Bono attends the San Sebastián International Film Festival on Sept....

Bono attends the San Sebastián International Film Festival on Sept. 27, 2019, in San Sebastián, Spain. Credit: Getty Images / Carlos Alvarez

To commemorate his 60th birthday, Rock & Roll Hall of Famer Bono has written open letters to a wide array of fellow music stars, including two from Long Island, thanking them for 60 songs he professes "saved my life."

"I wanted to thank the artists and everyone who helped make them," the activist and U2 frontman wrote on his birthday, May 10, posting the first of several batches of missives. "I am writing a fan letter to accompany each song to try and explain my fascination."

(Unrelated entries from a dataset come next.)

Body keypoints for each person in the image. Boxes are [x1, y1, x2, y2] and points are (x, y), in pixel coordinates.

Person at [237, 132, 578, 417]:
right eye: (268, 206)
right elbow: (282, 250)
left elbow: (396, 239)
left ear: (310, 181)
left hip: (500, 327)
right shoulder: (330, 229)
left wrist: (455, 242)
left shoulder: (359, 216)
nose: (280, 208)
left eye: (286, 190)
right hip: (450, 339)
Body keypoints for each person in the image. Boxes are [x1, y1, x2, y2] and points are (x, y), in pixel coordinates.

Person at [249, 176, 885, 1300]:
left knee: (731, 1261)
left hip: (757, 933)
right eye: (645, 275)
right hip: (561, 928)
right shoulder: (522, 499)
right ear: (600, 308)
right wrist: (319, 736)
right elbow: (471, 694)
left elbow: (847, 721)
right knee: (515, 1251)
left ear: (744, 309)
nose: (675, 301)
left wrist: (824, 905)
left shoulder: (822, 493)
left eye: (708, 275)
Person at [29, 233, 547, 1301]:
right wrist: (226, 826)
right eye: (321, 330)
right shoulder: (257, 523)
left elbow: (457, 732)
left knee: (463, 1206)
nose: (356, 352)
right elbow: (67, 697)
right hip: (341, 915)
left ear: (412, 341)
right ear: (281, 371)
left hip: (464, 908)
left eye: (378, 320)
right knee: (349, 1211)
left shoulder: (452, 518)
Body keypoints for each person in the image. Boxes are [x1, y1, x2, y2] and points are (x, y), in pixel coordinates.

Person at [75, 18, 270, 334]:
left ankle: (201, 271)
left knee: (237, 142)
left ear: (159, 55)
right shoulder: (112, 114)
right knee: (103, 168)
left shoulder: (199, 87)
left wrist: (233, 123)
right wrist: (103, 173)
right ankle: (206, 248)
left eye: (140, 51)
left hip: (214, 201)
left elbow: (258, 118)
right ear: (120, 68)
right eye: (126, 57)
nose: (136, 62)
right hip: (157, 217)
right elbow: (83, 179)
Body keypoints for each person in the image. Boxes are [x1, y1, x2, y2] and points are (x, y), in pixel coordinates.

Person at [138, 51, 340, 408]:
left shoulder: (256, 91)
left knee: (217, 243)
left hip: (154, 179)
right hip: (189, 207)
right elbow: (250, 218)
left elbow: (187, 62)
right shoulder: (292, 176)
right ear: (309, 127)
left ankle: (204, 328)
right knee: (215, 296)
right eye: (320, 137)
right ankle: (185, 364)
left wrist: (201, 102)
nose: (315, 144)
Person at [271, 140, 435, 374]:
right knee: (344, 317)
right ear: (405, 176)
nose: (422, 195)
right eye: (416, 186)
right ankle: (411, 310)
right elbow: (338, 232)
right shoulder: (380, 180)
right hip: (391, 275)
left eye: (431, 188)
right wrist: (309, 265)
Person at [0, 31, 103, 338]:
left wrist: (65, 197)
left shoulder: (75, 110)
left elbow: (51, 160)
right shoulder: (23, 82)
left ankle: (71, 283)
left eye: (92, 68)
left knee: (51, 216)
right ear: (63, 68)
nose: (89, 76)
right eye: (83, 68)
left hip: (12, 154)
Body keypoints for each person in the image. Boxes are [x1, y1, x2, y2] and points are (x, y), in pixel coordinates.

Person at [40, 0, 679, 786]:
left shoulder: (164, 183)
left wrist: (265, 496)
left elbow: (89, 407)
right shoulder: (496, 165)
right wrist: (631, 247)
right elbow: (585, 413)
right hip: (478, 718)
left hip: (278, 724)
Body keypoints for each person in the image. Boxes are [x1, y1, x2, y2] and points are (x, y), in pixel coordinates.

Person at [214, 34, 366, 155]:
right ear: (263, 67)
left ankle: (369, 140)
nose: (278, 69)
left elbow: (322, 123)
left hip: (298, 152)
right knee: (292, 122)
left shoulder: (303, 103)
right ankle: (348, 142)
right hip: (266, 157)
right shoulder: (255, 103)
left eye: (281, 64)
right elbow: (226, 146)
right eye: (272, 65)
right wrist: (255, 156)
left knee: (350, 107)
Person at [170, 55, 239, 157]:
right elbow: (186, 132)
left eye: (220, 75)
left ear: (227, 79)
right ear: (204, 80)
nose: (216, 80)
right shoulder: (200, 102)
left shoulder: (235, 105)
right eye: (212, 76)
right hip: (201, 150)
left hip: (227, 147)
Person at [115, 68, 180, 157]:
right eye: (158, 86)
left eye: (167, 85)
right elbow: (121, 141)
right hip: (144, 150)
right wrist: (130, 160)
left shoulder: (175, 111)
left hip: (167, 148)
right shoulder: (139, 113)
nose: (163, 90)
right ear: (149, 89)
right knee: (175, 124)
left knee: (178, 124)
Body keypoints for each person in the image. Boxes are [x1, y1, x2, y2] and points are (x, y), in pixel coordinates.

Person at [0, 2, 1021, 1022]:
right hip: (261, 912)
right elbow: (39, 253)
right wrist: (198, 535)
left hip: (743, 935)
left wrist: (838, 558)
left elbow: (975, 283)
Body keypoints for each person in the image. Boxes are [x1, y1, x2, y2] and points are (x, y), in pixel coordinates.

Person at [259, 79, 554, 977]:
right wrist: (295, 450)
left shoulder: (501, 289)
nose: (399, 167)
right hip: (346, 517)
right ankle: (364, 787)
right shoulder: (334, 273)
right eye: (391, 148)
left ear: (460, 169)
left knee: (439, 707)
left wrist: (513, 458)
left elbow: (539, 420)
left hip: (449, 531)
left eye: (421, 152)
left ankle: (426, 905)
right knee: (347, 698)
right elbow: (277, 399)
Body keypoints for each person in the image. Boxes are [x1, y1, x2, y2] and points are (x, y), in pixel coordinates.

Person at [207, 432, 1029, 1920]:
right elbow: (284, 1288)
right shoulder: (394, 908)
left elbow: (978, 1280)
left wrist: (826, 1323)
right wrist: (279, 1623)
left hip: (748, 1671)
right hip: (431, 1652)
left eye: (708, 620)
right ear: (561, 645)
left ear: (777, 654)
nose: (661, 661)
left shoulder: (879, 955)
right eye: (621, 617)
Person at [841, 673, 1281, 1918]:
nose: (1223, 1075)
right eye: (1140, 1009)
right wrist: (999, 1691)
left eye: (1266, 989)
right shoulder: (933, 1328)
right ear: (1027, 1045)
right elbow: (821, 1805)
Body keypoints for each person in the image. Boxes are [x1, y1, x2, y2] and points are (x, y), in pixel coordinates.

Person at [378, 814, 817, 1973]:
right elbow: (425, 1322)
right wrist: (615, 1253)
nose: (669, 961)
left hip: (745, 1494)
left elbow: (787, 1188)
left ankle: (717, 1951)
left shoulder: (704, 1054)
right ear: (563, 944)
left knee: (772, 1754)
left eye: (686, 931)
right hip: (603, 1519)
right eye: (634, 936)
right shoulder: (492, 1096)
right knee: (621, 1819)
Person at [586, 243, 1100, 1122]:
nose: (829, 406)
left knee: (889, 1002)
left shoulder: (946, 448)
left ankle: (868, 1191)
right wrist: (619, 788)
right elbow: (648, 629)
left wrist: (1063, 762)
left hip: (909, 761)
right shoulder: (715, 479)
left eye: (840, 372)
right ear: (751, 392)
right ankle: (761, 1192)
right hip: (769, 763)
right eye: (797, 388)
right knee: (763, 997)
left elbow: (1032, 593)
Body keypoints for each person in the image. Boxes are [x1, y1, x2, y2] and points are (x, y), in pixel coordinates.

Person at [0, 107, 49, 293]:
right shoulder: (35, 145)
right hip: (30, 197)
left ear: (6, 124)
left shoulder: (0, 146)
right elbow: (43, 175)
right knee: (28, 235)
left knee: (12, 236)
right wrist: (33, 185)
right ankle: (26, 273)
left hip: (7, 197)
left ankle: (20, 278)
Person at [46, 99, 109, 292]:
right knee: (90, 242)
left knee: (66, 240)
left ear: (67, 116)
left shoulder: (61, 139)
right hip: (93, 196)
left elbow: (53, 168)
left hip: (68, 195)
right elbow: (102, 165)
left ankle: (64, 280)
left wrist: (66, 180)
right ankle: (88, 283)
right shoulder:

To celebrate "Satellite of Love" by the Brooklyn-born Lou Reed — who moved to Freeport at age 11 with his family and died at his home in Amagansett in 2013 at 71 — Bono wrote to Reed's wife, the musician and performance artist Laurie Anderson.

"I was just thinking again about Lou as an alchemist turning base metal into gold," Bono said in part. "[He] certainly knew how to turn noise into signal and signal into noise. I asked him about great lyricists and he said 'I'm a formalist but sometimes I look to crime writers like Raymond Chandler' … 'give me an example,' I questioned. 'That blonde is about as beautiful as a split lip … how's that for a lyric?' I choked and he smiled that mischievous smile."

Bono added, "How happy you made him … love got airborne and it still is."

To the group Public Enemy — formed after Roosevelt-raised rapper Chuck D and Roosevelt-born and Freeport-raised hype man Flavor Flav met while attending Adelphi University in Garden City — Bono expressed his admiration for "Fight the Power."

"When this came out it was as if Ferrari had designed a steamroller made of sound fuelled by rage," he wrote. "As if slavery was finally ending in America and the truth about it being faced in furious rhyme. As if 35 years of cultural history was being trashed, statues being pulled down, effigies burned, scales falling from people's eyes and new roads appearing to take us to the future, seemingly being built overnight."

But, "Slavery wasn't ending though … and some things actually got worse … but just for a second we glimpsed something. What The Sex Pistols are to punk, Public Enemy are to hip hop. … Proud to have known you." In a postscript he tells an anecdote of a time "there was a ban on Public Enemy playing in Los Angeles."

The 60 songs are not in a specified order, and the numbered list at the U2 website is not in the same order as the letters themselves, posted as typewritten PDFs.

The wide-ranging list runs the gamut from classic rock (The Beatles' "I Want to Hold your Hand"; The Rolling Stones' "Ruby Tuesday") to rap (Kanye West's "Black Skinhead"), from country (Johnny Cash's cover of Nine Inch Nails' "Hurt") to punk (Sex Pistols' "Anarchy in the U.K."; Ramones' "Swallow My Pride"), and from Italian operatic pop (Andrea Bocelli's "Con Te Partirò") to African dance pop (Angélique Kidjo, "Agolo").

One artist appears twice (David Bowie's "Life on Mars?" and "Heroes"), as does Bono himself (Luciano Pavarotti, Bono & Zucchero, "Miserere"; Frank Sinatra & Bono, "Under My Skin").